The House Freedom Caucus 

Rep. Chip Roy (R-Texas)

Conservatives in the House Freedom Caucus didn’t like the final bill, but they couldn’t stop it. 

And in the end, the vote wasn’t even really close.  

“I’m trying to figure out exactly what conservatives should be happy about,” Rep. Byron Donalds (R-Fla.), a member of the group, said this week.  

The bill doesn’t cut spending as much as they wanted, suspends the debt ceiling for almost a year longer than conservatives had hoped, and excludes a long list of policy provisions favored by the GOP, including the repeal of green energy tax credits and an immediate end to Biden’s student loan forgiveness program.  

The bill also empowered McCarthy, who has to deal with threats to his continued Speakership from the right, but was able to signal his control over his conference with this week’s vote. 


Rep. Pramila Jayapal (D-Wash.)

Liberals were also left grousing over the nature of the compromise, which included a long list of policies they oppose and led 46 of them in the House to vote against the legislation when it hit the floor Wednesday. Five Senate liberals also opposed the measure.

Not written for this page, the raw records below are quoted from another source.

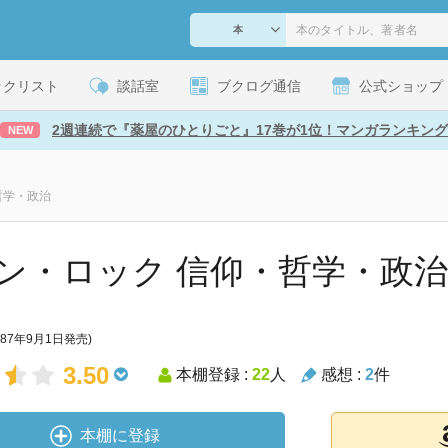
ックリスト
談話室
ブクログ通信
公式ショップ
2週連続で『薬屋のひとりごと』17巻が1位！マンガランキング
NEW
哲学・政治
ン・ロック 信仰・哲学・政治
987年9月1日発売)
3.50
本棚登録 :
22
人
感想 :
2
件
本棚に登録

The progressives had urged Biden to hold the line in his demand for a “clean” debt ceiling hike, only to see the president come to the table and negotiate a host of cuts and policy changes.  

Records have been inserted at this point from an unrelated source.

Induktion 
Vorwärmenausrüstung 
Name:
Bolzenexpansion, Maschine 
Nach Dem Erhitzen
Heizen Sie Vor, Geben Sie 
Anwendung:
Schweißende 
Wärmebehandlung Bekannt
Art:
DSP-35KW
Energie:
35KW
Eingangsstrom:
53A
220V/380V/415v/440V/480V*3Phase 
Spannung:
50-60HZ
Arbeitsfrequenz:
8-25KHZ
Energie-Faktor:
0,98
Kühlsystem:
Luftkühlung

They had opposed any new work requirements for social benefit programs, only to see Democratic leaders agree to new limits on eligibility for low-income food assistance.  

They have howled at the notion of easing environmental reviews for energy infrastructure projects, which was included in the package.  

And they had urged the president to demand tax hikes, not just spending cuts, as a deficit-reduction strategy — yet another item excluded from the final deal.  

“This travesty has proven that we must once and for all reform the debt limit so that the working and poor people of this country can never be taken hostage again,” said Rep. Pramila Jayapal (D-Wash.), head of the Congressional Progressive Caucus.